Descubra o que é FIV em gatos, principais sintomas, formas de diagnóstico e dicas para cuidar do felino portador do...
A FIV, ou vírus da imunodeficiência felina, é uma doença causada por um retrovírus que afeta o sistema imunológico dos gatos. Semelhante ao HIV em humanos, a FIV compromete a capacidade do organismo de combater infecções, tornando os gatos mais suscetíveis a diversas doenças. Essa condição foi identificada pela primeira vez na década de 1980 e, desde então, tem sido alvo de estudos para entender sua transmissão, sintomas e tratamento.

■ PARTES DO EXERCÍCIO
a: As afirmações a seguir estão de acordo com o trecho sobre a FIV em gatos? (i) A FIV é causada por um retrovírus. (ii) A FIV foi identificada pela primeira vez na década de 1990. (iii) A FIV deixa os gatos mais suscetíveis a diversas doenças. Responda sim ou não a cada uma e cite as palavras exatas do trecho que decidem.
b: Transcreva literalmente a parte do trecho sobre a FIV em gatos que vai de "A FIV, ou vírus" até "sintomas e tratamento.".
As linhas que vêm a seguir não têm relação com o trecho.

(Dados armazenados)
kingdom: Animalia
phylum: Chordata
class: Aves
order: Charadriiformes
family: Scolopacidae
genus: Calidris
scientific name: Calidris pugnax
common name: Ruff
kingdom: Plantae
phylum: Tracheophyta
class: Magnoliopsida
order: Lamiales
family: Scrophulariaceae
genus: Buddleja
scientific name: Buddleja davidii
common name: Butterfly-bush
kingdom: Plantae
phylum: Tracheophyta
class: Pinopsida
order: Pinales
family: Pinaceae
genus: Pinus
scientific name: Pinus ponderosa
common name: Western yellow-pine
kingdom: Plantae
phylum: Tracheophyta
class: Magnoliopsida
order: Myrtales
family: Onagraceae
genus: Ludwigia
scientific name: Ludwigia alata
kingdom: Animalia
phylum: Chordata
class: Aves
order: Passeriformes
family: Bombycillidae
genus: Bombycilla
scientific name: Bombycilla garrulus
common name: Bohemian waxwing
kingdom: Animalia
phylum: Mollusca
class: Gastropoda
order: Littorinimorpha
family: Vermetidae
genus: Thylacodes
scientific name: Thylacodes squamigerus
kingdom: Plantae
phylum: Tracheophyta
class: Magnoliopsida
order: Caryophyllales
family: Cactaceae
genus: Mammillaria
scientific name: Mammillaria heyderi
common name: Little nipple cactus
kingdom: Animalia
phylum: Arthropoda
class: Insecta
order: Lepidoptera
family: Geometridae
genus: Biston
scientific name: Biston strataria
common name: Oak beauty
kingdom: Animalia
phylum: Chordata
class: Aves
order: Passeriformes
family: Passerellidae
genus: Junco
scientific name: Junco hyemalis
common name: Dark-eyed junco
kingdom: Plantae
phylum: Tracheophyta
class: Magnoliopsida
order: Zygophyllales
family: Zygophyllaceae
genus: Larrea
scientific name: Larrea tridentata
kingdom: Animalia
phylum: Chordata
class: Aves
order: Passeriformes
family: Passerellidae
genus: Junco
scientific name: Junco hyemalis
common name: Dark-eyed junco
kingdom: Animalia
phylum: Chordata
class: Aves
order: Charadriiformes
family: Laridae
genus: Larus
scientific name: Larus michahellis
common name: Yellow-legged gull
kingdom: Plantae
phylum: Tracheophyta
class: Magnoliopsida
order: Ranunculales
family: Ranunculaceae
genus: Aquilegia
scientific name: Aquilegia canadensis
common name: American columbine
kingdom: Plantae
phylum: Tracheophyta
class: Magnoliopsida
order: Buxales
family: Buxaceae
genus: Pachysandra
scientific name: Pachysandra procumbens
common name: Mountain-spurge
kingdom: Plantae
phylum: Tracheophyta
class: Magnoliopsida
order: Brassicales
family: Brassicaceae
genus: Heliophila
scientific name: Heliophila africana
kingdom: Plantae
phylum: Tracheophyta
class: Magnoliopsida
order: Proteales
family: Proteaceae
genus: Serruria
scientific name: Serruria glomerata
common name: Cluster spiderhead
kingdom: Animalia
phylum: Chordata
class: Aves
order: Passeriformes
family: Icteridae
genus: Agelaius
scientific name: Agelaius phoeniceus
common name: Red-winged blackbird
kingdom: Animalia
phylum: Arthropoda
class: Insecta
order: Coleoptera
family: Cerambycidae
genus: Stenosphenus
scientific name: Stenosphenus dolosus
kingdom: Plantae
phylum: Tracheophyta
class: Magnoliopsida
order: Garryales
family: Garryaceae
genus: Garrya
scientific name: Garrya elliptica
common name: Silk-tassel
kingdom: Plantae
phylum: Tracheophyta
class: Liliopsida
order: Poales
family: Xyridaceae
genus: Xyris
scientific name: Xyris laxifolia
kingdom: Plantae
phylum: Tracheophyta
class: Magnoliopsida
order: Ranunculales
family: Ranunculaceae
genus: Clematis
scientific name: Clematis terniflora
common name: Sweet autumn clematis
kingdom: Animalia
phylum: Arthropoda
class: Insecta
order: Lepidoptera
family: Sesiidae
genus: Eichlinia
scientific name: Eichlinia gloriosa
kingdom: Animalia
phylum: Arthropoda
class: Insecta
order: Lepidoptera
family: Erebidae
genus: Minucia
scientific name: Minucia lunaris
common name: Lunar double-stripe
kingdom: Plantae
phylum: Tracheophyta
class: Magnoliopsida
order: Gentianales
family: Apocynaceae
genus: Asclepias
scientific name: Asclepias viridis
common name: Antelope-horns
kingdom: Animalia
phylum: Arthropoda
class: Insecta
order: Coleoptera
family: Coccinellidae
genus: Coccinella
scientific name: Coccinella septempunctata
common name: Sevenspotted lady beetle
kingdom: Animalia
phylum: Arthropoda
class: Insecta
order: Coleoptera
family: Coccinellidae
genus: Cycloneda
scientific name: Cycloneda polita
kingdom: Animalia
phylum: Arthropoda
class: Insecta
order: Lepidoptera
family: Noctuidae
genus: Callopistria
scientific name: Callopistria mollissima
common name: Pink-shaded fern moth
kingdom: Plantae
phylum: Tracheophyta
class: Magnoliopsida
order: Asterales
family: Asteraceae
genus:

■ EXERCÍCIO RESOLVIDO
a:
(i) Sim: "uma doença causada por um retrovírus".
(ii) Não: "foi identificada pela primeira vez na década de 1980".
(iii) Sim: "tornando os gatos mais suscetíveis a diversas doenças".

b:
A FIV, ou vírus da imunodeficiência felina, é uma doença causada por um retrovírus que afeta o sistema imunológico dos gatos. Semelhante ao HIV em humanos, a FIV compromete a capacidade do organismo de combater infecções, tornando os gatos mais suscetíveis a diversas doenças. Essa condição foi identificada pela primeira vez na década de 1980 e, desde então, tem sido alvo de estudos para entender sua transmissão, sintomas e tratamento.